Every day we crawl a little closer to Douglas Adam's famous and prescient Babel fish. A new research project from Google takes spoken sentences into one language and outputs spoken words into another – but unlike most translation techniques, it uses no text that only works with the sound. This makes it quick, but more importantly makes it easier to reflect the cadence and tone of the speaker's voice.
Translatotron, as the project is called, is the culmination of years of related work, but it is still very much an experiment. Google's researchers and others have looked at the possibility of direct speech-to-speech translation for years, but only recently have these efforts gained fruit worth harvesting.
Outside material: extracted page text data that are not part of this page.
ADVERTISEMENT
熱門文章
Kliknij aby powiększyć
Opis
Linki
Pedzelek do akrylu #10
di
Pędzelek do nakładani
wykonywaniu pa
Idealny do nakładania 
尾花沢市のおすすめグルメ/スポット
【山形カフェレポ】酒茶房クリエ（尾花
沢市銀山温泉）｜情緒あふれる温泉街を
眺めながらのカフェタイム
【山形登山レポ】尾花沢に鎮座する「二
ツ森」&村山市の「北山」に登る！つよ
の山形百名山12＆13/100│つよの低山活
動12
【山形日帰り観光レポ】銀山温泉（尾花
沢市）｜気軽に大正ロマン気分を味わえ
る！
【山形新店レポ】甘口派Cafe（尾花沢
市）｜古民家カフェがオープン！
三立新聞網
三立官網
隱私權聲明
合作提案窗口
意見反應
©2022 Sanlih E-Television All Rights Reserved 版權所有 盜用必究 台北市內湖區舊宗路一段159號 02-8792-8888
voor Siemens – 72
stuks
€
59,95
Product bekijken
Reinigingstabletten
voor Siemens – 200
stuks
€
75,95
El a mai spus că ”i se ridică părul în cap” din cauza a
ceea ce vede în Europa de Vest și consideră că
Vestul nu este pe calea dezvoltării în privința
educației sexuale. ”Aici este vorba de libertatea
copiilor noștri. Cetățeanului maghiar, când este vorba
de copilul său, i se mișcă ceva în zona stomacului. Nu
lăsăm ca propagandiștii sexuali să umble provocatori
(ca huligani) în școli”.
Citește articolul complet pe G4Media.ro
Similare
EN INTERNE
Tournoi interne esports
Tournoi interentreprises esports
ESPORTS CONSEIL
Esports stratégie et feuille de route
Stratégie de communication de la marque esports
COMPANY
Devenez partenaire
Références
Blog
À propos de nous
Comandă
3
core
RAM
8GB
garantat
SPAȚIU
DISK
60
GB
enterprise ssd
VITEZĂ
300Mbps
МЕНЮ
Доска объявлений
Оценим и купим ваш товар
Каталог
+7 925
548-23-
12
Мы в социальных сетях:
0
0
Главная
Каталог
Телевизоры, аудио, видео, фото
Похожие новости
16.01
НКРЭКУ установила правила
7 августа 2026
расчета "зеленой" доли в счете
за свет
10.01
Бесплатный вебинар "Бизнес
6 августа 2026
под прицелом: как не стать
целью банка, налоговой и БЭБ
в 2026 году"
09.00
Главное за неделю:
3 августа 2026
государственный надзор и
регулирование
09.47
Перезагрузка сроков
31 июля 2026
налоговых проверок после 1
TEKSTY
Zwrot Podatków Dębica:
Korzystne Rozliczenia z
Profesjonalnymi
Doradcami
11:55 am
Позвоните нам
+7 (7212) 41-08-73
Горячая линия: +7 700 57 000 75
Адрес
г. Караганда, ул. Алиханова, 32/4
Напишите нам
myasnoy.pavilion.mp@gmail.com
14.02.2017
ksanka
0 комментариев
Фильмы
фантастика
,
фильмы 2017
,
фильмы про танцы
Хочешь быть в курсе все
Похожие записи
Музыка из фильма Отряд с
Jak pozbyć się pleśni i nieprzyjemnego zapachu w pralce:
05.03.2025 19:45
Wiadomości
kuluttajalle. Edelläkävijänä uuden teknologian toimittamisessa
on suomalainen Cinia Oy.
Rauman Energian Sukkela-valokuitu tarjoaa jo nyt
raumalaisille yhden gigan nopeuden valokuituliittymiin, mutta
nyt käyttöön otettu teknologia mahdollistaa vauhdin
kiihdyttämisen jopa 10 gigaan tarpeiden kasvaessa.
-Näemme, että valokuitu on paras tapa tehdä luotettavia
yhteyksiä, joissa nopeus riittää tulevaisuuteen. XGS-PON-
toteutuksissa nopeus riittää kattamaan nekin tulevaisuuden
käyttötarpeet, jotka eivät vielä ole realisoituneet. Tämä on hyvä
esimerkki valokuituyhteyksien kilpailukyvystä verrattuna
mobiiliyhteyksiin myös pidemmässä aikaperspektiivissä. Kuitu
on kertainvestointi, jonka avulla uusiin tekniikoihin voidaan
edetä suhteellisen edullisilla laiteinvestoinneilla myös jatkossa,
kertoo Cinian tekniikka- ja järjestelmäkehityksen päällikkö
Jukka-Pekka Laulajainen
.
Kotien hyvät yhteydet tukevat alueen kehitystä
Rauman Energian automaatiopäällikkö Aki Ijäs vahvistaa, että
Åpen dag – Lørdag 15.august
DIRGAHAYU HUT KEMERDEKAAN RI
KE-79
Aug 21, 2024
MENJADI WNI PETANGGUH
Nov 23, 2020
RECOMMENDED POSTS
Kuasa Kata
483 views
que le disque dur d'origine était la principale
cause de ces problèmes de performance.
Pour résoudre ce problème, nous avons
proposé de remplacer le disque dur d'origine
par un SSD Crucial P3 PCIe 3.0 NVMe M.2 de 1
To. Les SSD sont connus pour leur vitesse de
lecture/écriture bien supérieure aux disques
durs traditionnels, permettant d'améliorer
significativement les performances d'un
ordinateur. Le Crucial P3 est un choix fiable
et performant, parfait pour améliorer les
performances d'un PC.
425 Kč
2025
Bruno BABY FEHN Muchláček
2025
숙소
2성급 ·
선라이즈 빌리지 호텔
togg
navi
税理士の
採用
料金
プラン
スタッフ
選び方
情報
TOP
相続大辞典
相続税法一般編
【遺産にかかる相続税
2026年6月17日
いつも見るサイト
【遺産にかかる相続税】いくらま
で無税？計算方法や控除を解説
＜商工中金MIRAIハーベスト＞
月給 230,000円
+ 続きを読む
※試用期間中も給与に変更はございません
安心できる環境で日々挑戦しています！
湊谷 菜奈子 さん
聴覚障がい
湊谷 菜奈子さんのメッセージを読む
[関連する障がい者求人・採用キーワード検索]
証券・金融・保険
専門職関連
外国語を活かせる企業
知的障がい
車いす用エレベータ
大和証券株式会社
Translating speech is usually done by breaking down the problem in less sequential ones: turning the source text into text (text-to-text or STT), turning text into one language into text in another (machine translation), and then rotating the resulting text to speech (text-to-speech or TTS). It works pretty well, but it's not perfect. each step has types of errors it is prone to, and these can unite.
It is not really how multilingual people translate into their own heads, as a testimony to their own thought processes suggests. How accurate it works is impossible to say with certainty, but few would say that they break down the text and visualize it to switch to a new language, then read the new text. Human cognition is often a guide for how to advance machine learning algorithms.
For this purpose, the researchers began to investigate the conversion of spectrograms, detailed frequency distributions of sounds, speech in one language directly to the spectrogram in another. This is a very different process from the three-stage and has its own weaknesses, but it also has advantages.
One is that while it is complex, it is basically a one-step process rather than several steps, which means that Translatotron can work faster if you have sufficient processing power. But more importantly for many, the process makes it easy to retain the character of the source part, so the translation does not come out robotically but with tone and cadence of the original meaning.
Of course, this has a tremendous impact on expression, and someone who relies on translation or voice synthesis will regularly appreciate that not only what they say comes through, but how they say it. It is difficult to exaggerate how important this is to ordinary users of synthetic speech.
The accuracy of the translation, recognizes the researchers, is not as good as the traditional systems, which have had more time to delete their accuracy. But many of the resulting translations are (at least in part) quite good, and being able to include expressions is too great an advantage to pass. In the end, the team modestly describes their work as a starting point that shows whether the approach is feasible, but it is easy to see that it is also an important advance on an important domain.
The paper describing the new technology was published on Arxiv, and you can browse samples of speech, from source to traditional translation to Translatotron, on this page. Just be aware that these are not all selected for the quality of their translation, but serve more as examples of how the system retains the expression while getting the essence of the sentence.